• [Questions on the material]
(1) In the excerpt on love, what two things had not yet happened when her 99 year long view was born?
(2) Revise the part of the excerpt on love that opens with the words containing "From that higher" and closes with "Love always wins!", replacing "compassion" with "kindness".
(3) Pick up the excerpt on love after its last sentence and keep writing.

───── Excerpted text ─────

From that higher ground she truly had the long view that assured her and those she touched,that it's going to be alright. No matter your grievance, no matter your feelings of being treated unfair or not appreciated you must know this: it may seem bad now but it's just temporary.  Don't give into your anger, your judgments that spring from your fear and ignorance. Refrain from numbing yourself to the pain. This can only hurt you and those closest to you who may be trying their best to love you. Trust your heart and its impulse to keep giving, find compassion, reach out knowing full well that you may never see what comes of this love you have to give.  But know without a doubt that your contribution builds up the force of love in this world. Her 99 year long view that was born before women could vote and sliced bread was invented will be your daily testimony that Love always wins!

───── Provided records ─────

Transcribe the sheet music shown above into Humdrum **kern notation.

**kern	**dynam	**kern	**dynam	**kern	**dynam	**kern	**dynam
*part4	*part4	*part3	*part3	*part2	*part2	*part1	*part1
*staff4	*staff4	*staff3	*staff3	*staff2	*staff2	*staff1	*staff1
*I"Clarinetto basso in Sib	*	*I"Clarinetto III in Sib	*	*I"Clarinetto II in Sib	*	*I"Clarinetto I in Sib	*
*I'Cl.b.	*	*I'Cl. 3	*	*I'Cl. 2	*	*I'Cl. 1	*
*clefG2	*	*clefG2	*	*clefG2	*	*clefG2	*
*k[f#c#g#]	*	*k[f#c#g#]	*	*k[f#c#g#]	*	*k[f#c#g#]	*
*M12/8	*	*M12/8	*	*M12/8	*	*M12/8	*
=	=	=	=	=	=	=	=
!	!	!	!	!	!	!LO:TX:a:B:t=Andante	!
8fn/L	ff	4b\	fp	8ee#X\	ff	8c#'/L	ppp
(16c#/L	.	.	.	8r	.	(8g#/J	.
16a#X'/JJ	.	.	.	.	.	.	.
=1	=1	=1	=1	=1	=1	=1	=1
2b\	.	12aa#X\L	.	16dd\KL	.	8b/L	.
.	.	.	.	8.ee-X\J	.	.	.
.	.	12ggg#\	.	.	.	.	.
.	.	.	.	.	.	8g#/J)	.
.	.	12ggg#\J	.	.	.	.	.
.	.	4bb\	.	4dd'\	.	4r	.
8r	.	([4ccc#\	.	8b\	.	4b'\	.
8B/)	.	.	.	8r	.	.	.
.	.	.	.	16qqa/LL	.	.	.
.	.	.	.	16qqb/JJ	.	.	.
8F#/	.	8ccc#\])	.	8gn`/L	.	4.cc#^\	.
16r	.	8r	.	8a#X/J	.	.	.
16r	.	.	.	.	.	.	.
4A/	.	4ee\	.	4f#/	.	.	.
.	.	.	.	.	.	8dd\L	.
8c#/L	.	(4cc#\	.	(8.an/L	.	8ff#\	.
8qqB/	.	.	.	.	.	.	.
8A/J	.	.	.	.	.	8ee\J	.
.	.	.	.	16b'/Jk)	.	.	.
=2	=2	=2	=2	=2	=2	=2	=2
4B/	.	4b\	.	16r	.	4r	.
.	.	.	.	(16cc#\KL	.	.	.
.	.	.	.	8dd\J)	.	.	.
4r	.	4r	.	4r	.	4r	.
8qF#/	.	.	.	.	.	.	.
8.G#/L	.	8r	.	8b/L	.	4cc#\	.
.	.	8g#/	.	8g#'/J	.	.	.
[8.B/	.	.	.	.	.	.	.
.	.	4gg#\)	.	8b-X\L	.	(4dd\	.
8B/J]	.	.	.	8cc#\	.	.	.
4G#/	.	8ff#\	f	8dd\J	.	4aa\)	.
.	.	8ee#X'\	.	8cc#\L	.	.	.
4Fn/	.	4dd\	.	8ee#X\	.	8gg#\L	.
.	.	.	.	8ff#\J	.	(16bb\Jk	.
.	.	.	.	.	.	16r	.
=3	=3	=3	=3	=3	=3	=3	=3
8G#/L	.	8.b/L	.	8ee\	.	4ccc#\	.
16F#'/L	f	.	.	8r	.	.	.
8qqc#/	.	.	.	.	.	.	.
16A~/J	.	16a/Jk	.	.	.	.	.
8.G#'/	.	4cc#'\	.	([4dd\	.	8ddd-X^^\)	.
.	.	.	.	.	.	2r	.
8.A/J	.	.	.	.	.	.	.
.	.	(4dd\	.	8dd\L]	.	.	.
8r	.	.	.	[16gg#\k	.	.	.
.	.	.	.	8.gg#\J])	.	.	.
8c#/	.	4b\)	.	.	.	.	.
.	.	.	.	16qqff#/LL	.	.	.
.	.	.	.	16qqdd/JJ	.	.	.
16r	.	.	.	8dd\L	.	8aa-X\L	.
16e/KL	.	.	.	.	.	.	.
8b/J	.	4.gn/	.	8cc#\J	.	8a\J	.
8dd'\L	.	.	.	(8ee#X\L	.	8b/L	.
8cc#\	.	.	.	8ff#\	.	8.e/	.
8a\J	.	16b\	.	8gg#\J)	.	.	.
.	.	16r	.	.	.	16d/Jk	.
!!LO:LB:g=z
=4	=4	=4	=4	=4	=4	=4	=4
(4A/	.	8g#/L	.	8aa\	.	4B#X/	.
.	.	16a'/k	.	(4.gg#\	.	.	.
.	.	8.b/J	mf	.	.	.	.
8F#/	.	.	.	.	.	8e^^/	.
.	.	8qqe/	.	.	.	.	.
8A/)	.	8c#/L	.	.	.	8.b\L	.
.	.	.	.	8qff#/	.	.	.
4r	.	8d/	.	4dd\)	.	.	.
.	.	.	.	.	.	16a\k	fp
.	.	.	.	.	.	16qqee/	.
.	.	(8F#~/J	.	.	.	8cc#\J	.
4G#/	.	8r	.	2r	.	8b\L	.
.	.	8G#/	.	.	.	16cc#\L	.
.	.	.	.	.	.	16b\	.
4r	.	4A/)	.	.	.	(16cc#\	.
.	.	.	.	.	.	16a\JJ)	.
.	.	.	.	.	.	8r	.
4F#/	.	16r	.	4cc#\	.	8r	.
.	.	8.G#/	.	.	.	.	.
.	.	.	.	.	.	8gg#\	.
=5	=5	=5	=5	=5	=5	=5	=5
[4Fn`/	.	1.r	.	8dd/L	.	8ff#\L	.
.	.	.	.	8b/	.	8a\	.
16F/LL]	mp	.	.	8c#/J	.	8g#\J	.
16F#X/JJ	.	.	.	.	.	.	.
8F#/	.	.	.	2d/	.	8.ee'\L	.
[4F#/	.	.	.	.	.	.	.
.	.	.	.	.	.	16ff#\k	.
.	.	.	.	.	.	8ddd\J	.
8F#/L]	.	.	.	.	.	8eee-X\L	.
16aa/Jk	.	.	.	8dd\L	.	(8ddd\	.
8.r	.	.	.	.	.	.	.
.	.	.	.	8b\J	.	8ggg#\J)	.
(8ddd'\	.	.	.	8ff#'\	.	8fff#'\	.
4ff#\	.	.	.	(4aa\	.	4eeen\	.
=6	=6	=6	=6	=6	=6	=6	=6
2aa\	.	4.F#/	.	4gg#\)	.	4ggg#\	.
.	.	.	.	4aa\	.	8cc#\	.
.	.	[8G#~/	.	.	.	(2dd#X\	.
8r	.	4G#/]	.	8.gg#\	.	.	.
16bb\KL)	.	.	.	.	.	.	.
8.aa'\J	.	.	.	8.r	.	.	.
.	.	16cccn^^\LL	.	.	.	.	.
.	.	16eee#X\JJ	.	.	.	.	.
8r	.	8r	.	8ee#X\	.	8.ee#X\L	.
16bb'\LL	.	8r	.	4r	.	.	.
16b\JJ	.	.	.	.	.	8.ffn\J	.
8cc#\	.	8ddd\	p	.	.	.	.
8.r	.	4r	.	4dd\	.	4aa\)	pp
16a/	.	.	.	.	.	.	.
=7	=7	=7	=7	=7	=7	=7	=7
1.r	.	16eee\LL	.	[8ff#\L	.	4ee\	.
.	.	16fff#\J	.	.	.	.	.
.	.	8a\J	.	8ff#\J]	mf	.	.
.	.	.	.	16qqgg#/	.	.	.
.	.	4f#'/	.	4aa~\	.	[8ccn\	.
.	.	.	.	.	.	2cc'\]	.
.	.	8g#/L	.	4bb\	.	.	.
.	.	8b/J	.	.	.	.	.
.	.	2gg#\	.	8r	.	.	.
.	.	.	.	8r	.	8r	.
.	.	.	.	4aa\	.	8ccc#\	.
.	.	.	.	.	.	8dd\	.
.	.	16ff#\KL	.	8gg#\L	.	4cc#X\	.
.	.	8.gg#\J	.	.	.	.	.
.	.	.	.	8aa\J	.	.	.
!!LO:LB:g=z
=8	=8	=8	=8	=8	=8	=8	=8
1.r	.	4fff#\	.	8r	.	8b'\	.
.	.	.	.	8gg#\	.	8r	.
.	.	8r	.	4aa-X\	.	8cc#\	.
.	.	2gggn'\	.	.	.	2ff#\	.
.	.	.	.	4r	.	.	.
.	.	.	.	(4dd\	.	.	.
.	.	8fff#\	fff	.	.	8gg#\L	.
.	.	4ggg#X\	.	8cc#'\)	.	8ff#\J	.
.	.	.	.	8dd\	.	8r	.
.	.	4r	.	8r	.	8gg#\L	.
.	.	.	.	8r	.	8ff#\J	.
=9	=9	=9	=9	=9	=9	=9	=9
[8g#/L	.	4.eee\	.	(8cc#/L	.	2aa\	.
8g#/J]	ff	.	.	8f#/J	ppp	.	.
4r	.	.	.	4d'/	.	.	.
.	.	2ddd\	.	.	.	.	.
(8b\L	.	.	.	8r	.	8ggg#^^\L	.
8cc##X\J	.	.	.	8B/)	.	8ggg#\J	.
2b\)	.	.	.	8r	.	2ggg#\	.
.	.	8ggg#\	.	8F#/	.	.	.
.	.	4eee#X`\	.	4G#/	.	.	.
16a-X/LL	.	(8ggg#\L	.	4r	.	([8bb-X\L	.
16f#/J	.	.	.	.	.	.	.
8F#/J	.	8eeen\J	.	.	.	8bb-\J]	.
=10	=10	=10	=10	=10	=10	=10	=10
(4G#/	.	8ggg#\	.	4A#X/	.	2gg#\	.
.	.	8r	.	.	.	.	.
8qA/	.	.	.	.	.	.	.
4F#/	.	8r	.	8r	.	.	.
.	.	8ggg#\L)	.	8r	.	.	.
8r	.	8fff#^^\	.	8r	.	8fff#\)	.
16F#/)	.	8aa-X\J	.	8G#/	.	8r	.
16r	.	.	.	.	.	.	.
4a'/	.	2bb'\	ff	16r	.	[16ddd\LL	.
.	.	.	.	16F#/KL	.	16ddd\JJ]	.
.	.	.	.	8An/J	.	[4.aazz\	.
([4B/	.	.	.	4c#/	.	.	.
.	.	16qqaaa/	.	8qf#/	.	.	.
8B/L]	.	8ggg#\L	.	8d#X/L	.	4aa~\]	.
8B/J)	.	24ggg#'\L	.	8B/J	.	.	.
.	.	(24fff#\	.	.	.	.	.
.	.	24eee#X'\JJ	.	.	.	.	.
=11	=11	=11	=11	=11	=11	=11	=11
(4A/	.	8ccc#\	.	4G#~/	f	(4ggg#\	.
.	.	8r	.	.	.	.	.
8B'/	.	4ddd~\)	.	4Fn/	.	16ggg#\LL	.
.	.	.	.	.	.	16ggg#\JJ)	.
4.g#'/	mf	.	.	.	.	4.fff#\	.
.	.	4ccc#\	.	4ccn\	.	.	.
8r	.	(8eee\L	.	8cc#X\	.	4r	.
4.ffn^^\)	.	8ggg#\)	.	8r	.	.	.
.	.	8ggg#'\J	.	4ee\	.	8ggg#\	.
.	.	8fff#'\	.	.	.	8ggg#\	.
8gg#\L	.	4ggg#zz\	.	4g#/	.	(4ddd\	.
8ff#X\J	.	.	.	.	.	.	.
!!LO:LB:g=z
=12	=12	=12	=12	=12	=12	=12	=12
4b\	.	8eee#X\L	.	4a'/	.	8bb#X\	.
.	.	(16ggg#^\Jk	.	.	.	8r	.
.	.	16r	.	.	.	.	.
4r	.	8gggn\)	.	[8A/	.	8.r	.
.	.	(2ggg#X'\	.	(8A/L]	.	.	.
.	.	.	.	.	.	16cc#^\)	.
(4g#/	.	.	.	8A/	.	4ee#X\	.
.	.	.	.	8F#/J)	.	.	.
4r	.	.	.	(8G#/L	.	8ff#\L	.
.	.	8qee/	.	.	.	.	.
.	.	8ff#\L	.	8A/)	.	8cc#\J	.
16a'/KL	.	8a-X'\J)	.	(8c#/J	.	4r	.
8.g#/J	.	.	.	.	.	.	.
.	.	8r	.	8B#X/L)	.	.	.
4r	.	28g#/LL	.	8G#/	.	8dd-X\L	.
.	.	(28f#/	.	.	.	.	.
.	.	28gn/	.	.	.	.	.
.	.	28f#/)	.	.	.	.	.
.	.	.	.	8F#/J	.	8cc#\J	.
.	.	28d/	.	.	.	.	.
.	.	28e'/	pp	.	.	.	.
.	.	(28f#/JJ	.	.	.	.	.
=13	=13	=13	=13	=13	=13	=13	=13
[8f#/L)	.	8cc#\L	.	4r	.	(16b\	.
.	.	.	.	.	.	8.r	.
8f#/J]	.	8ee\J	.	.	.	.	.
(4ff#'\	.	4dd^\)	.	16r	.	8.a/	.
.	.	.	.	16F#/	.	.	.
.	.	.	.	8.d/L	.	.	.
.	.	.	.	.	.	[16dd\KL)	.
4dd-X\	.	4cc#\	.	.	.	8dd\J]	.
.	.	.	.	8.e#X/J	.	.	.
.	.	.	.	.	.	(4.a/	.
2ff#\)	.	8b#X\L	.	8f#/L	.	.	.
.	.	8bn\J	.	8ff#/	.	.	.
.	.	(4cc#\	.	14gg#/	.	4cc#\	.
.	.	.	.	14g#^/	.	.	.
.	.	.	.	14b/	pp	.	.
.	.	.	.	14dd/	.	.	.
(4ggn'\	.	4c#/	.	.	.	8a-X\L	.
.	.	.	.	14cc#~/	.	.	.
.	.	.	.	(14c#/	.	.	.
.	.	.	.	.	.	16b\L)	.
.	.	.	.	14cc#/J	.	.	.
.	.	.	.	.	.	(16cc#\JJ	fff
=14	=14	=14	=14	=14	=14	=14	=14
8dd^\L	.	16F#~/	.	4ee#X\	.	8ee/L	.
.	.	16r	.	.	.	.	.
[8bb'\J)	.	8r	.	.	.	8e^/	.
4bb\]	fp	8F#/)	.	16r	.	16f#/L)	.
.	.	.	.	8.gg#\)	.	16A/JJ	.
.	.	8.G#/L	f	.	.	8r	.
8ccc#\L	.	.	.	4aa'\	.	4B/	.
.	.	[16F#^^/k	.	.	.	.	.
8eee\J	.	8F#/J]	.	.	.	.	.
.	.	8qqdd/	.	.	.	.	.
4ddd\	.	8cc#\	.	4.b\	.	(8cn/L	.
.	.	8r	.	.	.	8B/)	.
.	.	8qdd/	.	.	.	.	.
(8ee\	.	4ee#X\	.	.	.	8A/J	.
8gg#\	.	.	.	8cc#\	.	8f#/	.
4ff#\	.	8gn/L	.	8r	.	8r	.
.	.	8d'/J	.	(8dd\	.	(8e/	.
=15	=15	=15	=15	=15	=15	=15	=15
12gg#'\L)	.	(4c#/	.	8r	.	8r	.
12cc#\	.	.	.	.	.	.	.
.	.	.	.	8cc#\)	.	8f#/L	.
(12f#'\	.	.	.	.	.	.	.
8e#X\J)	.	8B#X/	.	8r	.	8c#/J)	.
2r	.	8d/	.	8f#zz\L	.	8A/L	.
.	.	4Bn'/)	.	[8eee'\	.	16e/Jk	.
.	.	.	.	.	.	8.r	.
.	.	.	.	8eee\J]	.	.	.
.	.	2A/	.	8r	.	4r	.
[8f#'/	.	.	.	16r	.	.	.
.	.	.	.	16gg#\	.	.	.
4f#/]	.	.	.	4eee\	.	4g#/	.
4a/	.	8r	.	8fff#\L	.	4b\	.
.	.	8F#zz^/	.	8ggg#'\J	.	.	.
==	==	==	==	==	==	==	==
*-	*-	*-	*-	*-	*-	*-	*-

─────

• [Exercise answers]
(1) Women could not yet vote, and sliced bread had not yet been invented.

(2)
From that higher ground she truly had the long view that assured her and those she touched,that it's going to be alright. No matter your grievance, no matter your feelings of being treated unfair or not appreciated you must know this: it may seem bad now but it's just temporary.  Don't give into your anger, your judgments that spring from your fear and ignorance. Refrain from numbing yourself to the pain. This can only hurt you and those closest to you who may be trying their best to love you. Trust your heart and its impulse to keep giving, find kindness, reach out knowing full well that you may never see what comes of this love you have to give.  But know without a doubt that your contribution builds up the force of love in this world. Her 99 year long view that was born before women could vote and sliced bread was invented will be your daily testimony that Love always wins!

(3)
This is the heart shine you see coming off her as you walk along with her.  This is the profound freedom she is giving you as you make this walk. You have options! Use them. Develop your talents, open your mind to new learning everyday.  Don't let yourself become a feeble pawn to someone else's power and greed. Laugh often! It helps you transcend your pettiness to see the humble and fragile humanity in yourself so you can see it in others.

From this place she couldn't help but be generous and realize it's more fun to give it away than to cling and hold on tight and spite others who are less fortunate.  1936, in the depths of the Great Depression she was in her last year of nursing school. She came home for Christmas to find that there was no extra money for material gifts in her family of ten.  Although with the Oppolds all it really took was a deck of cards for a raucous good time. But Mom made a note to herself. "Not again." The following Christmas times were still hard, but Mom had graduated and had started her first job working a 12 hour shift for five dollars.  That Christmas she came home with gifts for everyone: Eddie got a pair of skates, one of the brothers got a shot gun, Ruth got a winter blazer and Mama and Papa got a brand new bedroom set.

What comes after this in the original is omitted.